As the manager of the World Poets’ Tour, I have a tendency to get bogged down in logistics and calculations. If X poets on train heading north at Y mph are divided by Z rounds of sandwiches, then how many chapbook sales does it take to find a local journalist at this time of night. Saturday’s events at the British Library reminded me just what all these plans are in aid of.

This is the only event on the tour where all the poets and translators are in the same place at the same time, so before the readings, a celebratory photo-shoot is in order. Some poets are meeting their translators for the first time face to face today, there are introductions to be made and questions asked as the photographer groups and regroups their poses. To capture Gaarriye’s photo, the camera needs to be on its ‘Sport’ setting, so enthusiastic and unpindownable is the man.

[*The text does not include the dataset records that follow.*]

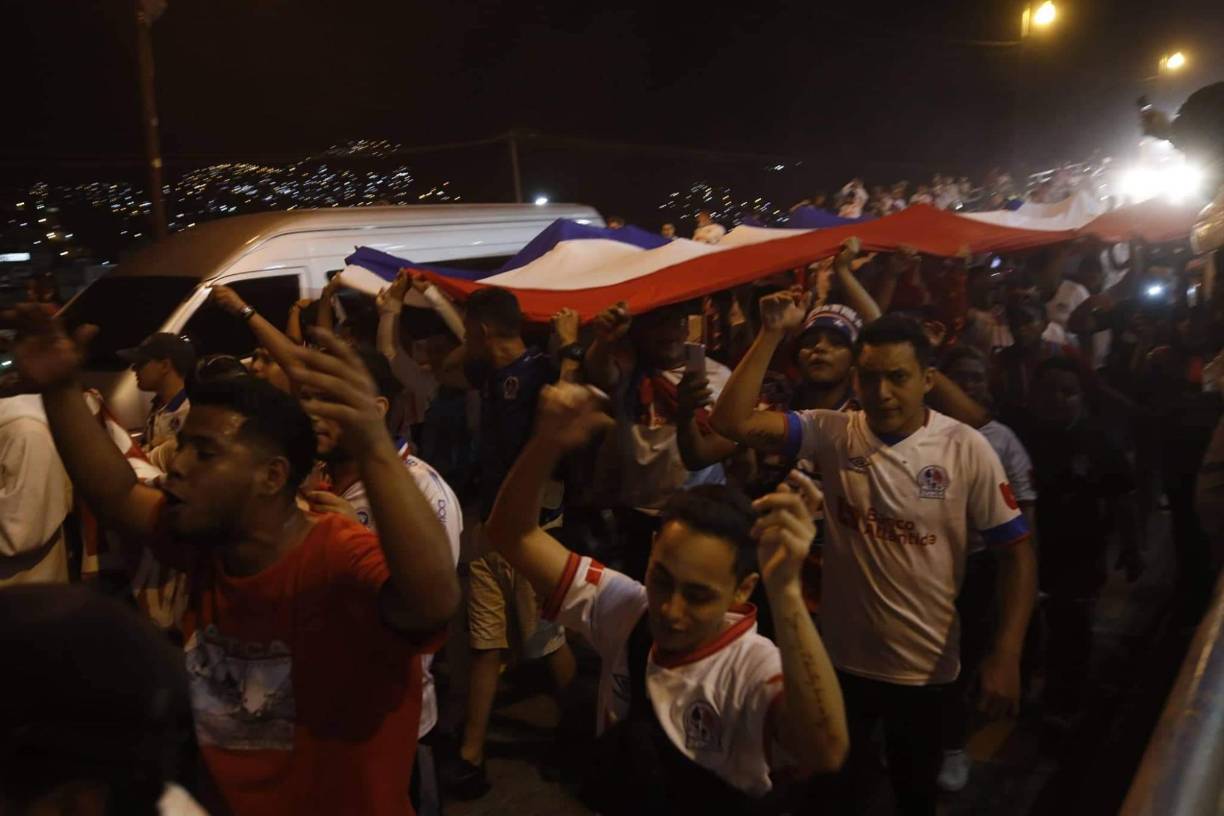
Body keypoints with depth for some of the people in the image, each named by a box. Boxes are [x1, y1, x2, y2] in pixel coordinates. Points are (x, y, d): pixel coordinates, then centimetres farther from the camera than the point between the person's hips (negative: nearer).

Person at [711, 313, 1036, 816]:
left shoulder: (966, 449, -12)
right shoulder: (831, 433, -9)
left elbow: (1017, 551, -8)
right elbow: (732, 421, -20)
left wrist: (1006, 655, -15)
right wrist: (772, 333, -25)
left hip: (925, 666, -1)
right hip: (841, 657, 1)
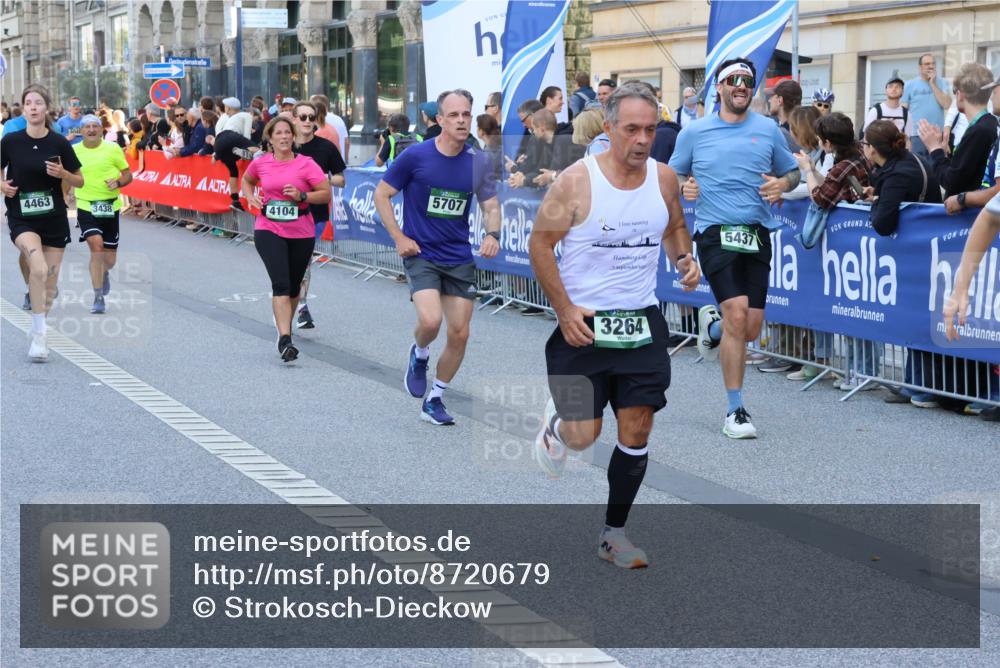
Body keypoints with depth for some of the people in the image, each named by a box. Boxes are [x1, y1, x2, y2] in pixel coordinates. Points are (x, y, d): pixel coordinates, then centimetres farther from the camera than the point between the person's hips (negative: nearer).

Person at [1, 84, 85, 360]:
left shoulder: (59, 143, -3)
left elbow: (80, 181, 4)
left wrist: (62, 174, -16)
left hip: (54, 219, 2)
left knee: (50, 282, 6)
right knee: (38, 269, -27)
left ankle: (38, 337, 27)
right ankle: (38, 336, -20)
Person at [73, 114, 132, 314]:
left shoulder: (113, 149, 1)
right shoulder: (73, 151, 3)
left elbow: (128, 175, 5)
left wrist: (118, 182, -14)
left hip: (110, 206, 1)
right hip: (86, 206, -1)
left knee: (109, 258, 7)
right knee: (96, 245, -22)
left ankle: (104, 273, 47)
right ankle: (98, 297, -15)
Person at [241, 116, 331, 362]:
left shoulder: (306, 164, -5)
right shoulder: (260, 164, 2)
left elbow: (327, 194, -6)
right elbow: (247, 180, 25)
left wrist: (302, 196, -19)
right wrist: (251, 198, 5)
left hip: (301, 233, 1)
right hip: (268, 231, -1)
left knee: (294, 286, 14)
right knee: (281, 284, -17)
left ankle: (285, 324, 41)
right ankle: (285, 339, -23)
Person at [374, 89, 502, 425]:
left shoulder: (478, 162, -1)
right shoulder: (416, 156, -10)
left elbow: (491, 206, 10)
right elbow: (381, 194, -1)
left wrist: (493, 234, -11)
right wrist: (399, 238, -7)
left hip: (460, 259, 4)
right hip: (421, 255, -4)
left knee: (459, 334, 3)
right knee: (430, 320, -24)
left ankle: (434, 401, 22)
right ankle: (419, 355, 12)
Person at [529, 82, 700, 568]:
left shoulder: (664, 178, 0)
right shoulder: (577, 181, -14)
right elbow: (540, 243, -7)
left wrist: (684, 258, -4)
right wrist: (564, 309, -14)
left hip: (642, 321, 4)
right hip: (583, 323, -4)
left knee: (637, 431, 1)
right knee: (582, 435, -3)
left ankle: (613, 534, 16)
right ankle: (555, 422, 36)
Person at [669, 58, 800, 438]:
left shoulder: (768, 130, 9)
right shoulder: (694, 133, 5)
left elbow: (791, 172, 19)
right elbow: (672, 176, 15)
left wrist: (782, 184, -4)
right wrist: (684, 187, -8)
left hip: (756, 234, 3)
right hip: (715, 232, -3)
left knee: (751, 329, 0)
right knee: (737, 314, -18)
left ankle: (712, 325, 38)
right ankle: (735, 411, -8)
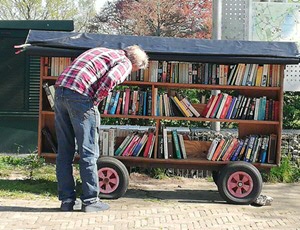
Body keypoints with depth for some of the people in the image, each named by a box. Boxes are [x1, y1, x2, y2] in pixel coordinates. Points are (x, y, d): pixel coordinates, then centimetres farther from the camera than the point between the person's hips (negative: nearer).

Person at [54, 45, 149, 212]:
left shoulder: (102, 51, 29)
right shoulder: (125, 63, 5)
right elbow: (110, 79, -16)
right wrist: (95, 101, -3)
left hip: (60, 90, 8)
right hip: (80, 96, -7)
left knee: (64, 151, 11)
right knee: (88, 152, 2)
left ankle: (66, 200, 17)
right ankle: (90, 201, 9)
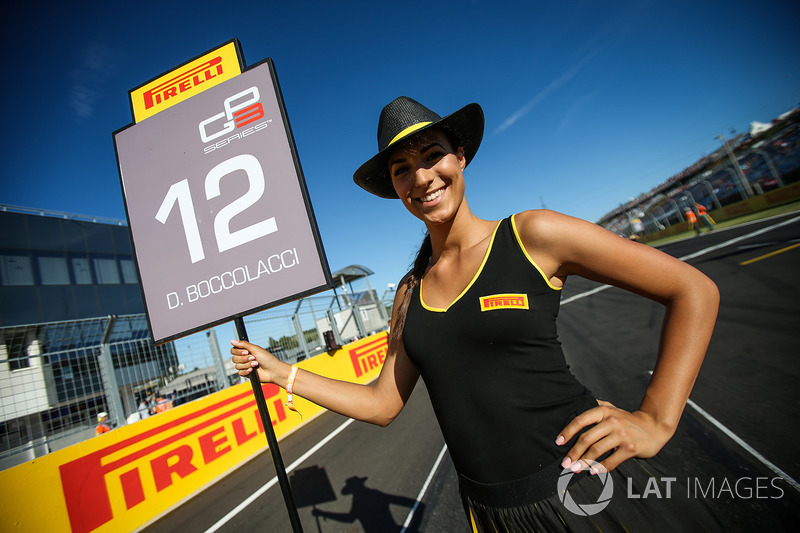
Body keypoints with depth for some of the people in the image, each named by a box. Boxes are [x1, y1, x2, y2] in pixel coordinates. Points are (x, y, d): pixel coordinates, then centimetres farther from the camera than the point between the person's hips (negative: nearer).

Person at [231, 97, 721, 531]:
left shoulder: (531, 236, -11)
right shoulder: (410, 292, 2)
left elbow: (694, 290, -6)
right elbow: (382, 404, 6)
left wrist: (656, 421, -13)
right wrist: (280, 372, 7)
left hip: (579, 479, -3)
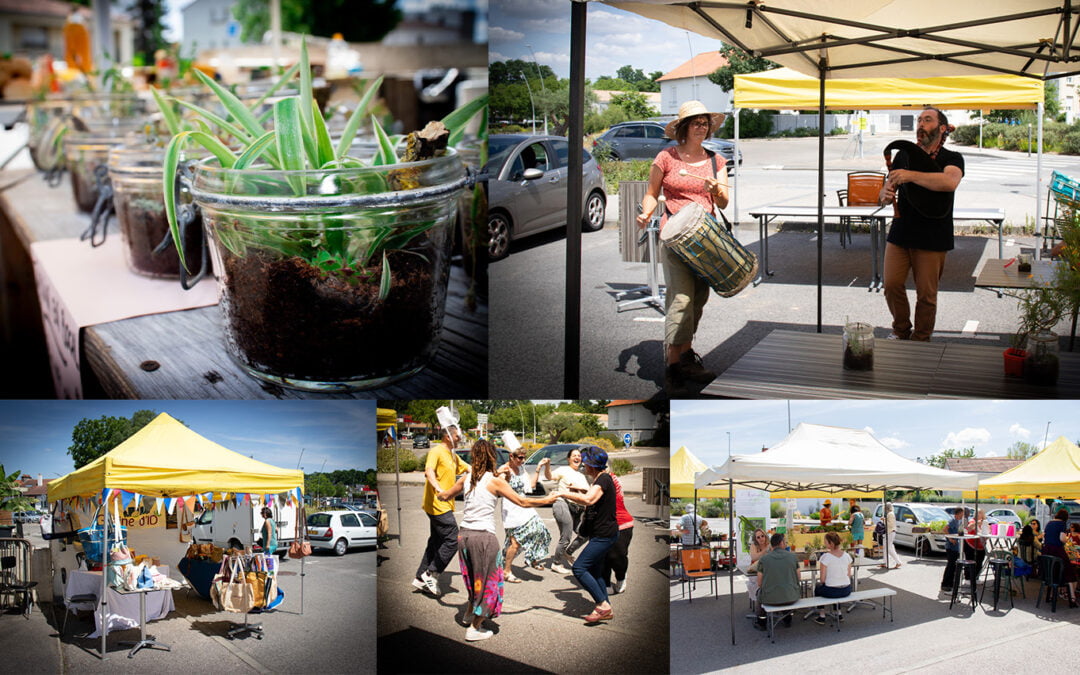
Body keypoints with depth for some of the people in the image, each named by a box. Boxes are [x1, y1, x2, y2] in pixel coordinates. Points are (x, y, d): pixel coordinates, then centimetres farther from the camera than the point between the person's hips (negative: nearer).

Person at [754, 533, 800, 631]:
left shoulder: (763, 559, -6)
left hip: (770, 599, -1)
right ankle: (788, 619, 47)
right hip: (791, 598, 2)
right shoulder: (793, 556, -3)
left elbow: (759, 584, -1)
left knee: (760, 592, 32)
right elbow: (798, 578, 7)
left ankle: (761, 622, 40)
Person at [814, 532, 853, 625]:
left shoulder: (825, 557, -17)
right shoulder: (847, 555, -2)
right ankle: (839, 614, 37)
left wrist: (823, 582, 9)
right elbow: (849, 575, 6)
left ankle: (822, 616, 29)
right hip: (846, 590, 5)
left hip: (831, 592, -5)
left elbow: (822, 579, -12)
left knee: (817, 588, 28)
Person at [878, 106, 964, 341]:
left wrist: (911, 175, -28)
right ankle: (901, 330, 23)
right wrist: (885, 195, -10)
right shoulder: (904, 155, 12)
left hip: (932, 238, -4)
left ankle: (921, 340, 16)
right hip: (900, 232, 4)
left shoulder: (952, 159, -2)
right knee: (892, 285, 1)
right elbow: (886, 191, 15)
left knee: (926, 293, 0)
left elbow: (950, 182, -25)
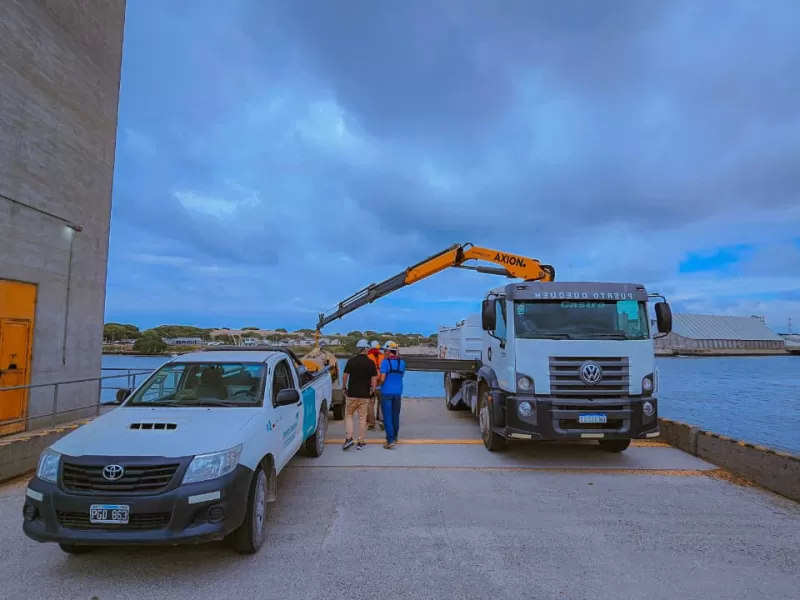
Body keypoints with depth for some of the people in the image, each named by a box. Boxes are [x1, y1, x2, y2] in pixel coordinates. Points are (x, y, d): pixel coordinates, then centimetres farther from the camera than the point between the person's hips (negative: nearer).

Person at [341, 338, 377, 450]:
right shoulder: (371, 363, -3)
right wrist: (372, 390, 10)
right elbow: (374, 379, -4)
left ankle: (349, 437, -1)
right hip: (365, 394, 0)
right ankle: (361, 442, 12)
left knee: (348, 415, 13)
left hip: (352, 394, 0)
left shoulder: (351, 361, -3)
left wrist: (344, 388, 11)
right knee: (362, 418, 8)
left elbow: (344, 376, -2)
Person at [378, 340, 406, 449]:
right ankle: (394, 437, 26)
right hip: (398, 392, 5)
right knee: (395, 415, 15)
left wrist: (377, 384, 5)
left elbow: (382, 379, -14)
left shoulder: (385, 362, -11)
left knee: (387, 416, -3)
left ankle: (390, 440, -10)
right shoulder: (402, 362, 7)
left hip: (386, 392, -5)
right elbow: (401, 376, 13)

Readings all afternoon, in a variety of combinations. All the poets’ voices and ventriloquisms are heard – from Kajal’s nestless migrating Kurdish birds in Mimi’s beautiful translation to Saddiq & Sarah’s ‘Small Fox’ in his ‘vagabond stance’.

Audiences are healthy – 85+ at one point – and include many people I recognise from London poetry readings and events. What have they learnt today about Somali alliterative techniques, about Urdu’s poetic forms, I wonder? What effect is today’s reading going to have on their own thinking and writing from now on?